Kjell Rilbe wrote:

Working with FB 2.5 on Windows 64 bit, how does nbackup level 0 perform compared to a high-performance copy utility like FastCopy?

I'm asking because my DB is 80+ Gbyte and both the database and the backup are currently on the same physical disk. FastCopy works with large chunks to minimize time wasted on disk seeks.

How does NBackup perform in this regard?

Second question: after transferring the level 0 backup file to a secure backup volume, I want to use it to create a DB copy for test/delev/debug purposes. I can do that using Nbackup restore, b ut does this imply copying the entire database yet again?

With a file copy solution with Nbackup lock, I can essentially use the copy "as is" (need to do Nbackup fixup + sweep though). I.e. a single read+write of 80 Gbyte. Is this possible with a Nbackup level 0 backup approach?

Dmitry Kuzmenko answers:

Ad 1. As I see on my desktop nbackup -b 0 is 2-3 times slower than lock/file copy/unlock. I think this is known behavior.

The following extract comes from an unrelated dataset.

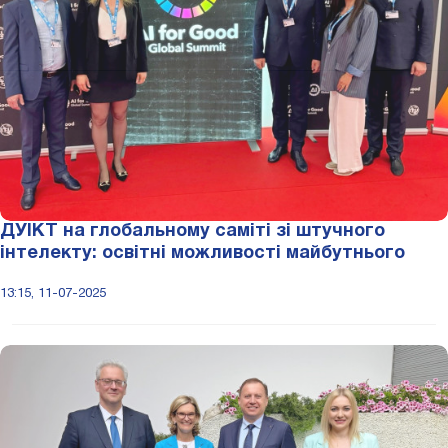
ДУІКТ на глобальному саміті зі штучного
інтелекту: освітні можливості майбутнього
13:15, 11-07-2025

Ad 2. This is BAD. Because of 2 concurrent operations - read and write. If this is not raid 10, then read+write will be 2 times slower than read from one physical disk and write to another physical disk. This has nothing related to nbackup, it is just about copying any file.

Konstantin Khomoutov adds:

Note that nbackup not only copies the data but also updates a special system table in the database, recording the backup level, timestap and name of the destination file. This is used by nbackup to create backup of the next (lower level). So if you intend to ever take backups of lower levels, I'd say you have to use nbackup to do the job, otherwise lock/copy/unlock is a quite reasonable alternative, I reckon.